Exercise details: Which lines below fall between the one containing "pinky dip: (652, 898)" and the one containing "pinky dip: (1282, 741)"? Repeat them exactly, counting both of those lines, and add nothing else.

╔══

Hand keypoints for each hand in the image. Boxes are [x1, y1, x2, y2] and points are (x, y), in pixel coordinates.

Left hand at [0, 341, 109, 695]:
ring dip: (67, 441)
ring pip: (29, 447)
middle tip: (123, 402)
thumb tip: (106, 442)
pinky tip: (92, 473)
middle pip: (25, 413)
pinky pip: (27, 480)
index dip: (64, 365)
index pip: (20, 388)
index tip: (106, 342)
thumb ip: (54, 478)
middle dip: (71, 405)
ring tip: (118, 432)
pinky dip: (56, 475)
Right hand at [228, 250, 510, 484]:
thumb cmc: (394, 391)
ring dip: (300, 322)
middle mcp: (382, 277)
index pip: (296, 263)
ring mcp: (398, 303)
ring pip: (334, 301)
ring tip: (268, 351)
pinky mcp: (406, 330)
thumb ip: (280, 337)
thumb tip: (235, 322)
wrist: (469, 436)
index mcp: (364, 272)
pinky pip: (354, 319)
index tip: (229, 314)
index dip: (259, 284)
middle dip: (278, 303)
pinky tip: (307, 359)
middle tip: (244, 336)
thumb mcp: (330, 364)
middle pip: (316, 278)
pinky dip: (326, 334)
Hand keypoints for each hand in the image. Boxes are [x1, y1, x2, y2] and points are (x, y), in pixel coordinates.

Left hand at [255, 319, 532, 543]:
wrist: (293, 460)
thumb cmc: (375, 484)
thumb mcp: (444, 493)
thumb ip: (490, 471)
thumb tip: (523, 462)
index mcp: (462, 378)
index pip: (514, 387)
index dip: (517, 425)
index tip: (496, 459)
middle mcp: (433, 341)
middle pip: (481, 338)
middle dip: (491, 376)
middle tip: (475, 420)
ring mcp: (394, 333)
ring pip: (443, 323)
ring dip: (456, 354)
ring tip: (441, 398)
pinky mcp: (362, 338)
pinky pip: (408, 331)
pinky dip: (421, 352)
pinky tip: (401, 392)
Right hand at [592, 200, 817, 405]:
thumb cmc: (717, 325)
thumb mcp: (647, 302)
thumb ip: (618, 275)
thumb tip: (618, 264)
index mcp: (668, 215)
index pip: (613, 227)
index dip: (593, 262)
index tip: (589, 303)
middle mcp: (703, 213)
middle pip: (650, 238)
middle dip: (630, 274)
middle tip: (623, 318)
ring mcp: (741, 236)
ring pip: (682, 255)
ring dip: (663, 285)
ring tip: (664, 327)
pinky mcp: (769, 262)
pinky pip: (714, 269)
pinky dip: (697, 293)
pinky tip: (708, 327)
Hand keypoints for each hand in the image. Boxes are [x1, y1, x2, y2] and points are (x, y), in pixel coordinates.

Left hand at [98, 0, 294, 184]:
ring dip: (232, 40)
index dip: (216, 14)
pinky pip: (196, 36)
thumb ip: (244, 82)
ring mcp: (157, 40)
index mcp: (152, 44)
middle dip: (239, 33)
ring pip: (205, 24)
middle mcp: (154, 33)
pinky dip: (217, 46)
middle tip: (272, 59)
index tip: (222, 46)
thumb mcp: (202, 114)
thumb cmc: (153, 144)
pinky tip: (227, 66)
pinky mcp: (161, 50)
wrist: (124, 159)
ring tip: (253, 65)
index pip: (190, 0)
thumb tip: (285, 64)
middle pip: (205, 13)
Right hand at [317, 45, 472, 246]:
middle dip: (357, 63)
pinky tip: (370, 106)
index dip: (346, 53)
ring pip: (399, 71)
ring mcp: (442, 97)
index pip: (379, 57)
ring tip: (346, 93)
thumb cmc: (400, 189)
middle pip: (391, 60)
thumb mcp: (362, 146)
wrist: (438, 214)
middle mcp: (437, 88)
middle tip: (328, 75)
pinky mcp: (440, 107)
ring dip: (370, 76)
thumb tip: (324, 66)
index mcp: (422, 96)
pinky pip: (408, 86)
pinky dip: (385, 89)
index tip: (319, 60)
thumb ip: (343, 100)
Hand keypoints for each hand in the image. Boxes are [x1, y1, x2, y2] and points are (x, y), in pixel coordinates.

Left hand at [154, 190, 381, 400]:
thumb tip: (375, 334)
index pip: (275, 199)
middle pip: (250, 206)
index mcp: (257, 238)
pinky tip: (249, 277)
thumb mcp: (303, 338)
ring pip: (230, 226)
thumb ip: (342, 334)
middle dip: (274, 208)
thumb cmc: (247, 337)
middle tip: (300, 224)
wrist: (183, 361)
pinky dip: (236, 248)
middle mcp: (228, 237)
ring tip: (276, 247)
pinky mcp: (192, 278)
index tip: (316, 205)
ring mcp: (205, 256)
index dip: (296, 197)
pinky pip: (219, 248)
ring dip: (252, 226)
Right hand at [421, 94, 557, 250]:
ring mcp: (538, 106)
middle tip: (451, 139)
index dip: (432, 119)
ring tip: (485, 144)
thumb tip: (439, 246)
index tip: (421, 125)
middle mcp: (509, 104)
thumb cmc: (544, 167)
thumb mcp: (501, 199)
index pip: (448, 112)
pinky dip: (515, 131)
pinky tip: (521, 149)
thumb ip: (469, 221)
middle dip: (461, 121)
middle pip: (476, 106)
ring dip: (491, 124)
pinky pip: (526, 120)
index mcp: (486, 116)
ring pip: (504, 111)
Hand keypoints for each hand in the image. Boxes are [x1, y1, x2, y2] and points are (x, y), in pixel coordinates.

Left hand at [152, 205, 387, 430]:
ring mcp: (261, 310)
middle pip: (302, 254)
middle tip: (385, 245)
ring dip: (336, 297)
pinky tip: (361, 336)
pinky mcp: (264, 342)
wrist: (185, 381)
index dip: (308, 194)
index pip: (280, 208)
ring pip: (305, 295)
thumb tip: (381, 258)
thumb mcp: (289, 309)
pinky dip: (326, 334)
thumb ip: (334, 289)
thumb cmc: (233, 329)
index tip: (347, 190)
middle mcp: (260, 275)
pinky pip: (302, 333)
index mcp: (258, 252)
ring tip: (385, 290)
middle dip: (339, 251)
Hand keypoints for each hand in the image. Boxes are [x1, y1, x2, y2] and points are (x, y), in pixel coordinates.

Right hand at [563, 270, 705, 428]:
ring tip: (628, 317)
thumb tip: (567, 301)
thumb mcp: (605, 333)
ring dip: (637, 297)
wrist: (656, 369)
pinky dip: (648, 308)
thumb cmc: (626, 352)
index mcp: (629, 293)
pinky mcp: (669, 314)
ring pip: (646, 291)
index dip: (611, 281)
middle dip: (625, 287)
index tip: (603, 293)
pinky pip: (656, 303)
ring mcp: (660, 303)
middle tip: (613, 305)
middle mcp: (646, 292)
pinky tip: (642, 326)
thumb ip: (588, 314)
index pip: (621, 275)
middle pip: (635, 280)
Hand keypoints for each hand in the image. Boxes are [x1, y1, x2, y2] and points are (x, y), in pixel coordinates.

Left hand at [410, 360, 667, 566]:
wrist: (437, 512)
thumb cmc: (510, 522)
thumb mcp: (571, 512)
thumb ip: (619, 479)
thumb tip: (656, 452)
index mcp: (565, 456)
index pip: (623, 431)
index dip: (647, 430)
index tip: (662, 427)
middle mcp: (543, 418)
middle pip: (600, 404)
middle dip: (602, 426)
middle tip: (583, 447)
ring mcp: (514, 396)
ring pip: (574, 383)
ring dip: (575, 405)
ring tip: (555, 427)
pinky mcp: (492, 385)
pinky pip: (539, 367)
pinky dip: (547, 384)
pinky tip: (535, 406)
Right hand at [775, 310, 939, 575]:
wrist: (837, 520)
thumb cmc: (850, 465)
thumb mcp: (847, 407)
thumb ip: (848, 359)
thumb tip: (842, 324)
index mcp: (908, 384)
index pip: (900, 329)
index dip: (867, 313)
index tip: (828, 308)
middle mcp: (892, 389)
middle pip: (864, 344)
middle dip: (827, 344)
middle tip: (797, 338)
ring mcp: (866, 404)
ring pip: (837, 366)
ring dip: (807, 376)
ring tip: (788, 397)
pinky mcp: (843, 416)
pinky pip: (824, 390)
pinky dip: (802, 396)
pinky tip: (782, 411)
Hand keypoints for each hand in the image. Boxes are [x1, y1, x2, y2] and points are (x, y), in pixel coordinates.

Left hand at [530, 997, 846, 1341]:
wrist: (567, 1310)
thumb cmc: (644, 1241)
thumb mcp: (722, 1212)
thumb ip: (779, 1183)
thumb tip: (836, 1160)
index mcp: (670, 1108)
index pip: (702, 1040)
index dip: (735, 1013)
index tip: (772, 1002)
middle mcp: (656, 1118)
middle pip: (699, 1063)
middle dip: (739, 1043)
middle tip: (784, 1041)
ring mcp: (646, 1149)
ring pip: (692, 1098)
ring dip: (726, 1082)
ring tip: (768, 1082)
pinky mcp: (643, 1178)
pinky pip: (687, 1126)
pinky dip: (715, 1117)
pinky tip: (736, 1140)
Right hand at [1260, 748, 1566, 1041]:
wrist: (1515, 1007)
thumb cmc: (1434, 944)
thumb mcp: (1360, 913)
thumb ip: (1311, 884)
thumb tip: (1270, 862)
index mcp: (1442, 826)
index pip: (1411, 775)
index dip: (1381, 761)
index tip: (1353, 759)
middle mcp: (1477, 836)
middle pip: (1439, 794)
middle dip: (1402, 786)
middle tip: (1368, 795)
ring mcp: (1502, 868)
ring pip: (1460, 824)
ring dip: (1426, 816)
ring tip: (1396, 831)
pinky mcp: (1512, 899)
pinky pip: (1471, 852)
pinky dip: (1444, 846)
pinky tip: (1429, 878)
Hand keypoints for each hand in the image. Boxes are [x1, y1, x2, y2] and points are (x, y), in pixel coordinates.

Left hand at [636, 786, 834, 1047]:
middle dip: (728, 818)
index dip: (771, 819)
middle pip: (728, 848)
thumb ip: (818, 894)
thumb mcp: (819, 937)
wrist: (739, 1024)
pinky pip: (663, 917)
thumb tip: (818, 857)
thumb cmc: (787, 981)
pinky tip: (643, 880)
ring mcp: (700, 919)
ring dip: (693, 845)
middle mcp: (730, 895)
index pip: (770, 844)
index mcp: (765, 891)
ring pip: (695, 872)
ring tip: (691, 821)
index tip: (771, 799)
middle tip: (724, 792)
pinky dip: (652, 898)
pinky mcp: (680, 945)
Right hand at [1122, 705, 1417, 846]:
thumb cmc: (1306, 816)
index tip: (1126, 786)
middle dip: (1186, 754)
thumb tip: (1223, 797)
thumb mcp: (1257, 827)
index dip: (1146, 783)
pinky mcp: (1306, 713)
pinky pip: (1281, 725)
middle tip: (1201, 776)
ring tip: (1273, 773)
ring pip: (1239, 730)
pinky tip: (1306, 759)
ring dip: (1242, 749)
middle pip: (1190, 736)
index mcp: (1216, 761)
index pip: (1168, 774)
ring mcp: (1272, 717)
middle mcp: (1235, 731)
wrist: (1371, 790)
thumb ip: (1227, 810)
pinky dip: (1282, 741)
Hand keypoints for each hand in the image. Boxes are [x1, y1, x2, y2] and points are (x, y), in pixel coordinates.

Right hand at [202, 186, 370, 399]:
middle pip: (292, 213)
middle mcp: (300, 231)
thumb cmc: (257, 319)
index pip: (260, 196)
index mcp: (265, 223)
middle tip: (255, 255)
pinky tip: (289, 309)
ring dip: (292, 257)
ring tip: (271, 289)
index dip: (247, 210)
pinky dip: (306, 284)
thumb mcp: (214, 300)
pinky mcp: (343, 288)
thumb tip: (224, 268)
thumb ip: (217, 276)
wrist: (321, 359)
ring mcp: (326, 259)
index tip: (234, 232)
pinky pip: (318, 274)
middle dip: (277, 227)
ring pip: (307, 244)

╚══

Written solution:
pinky dip: (652, 898)
pinky mcp: (680, 945)
Right hand at [1122, 705, 1417, 846]:
thumb cmc: (1306, 816)
index tip: (1126, 786)
middle dip: (1186, 754)
thumb tip: (1223, 797)
thumb mcp: (1257, 827)
index dip: (1146, 783)
pinky mcp: (1306, 713)
pinky pip: (1281, 725)
middle tip: (1201, 776)
ring tip: (1273, 773)
ring pip: (1239, 730)
pinky tip: (1306, 759)
ring dip: (1242, 749)
middle pip: (1190, 736)
index mcp: (1216, 761)
index pip: (1168, 774)
ring mcp: (1272, 717)
middle mcp: (1235, 731)
wrist: (1371, 790)
thumb ip: (1227, 810)
pinky dip: (1282, 741)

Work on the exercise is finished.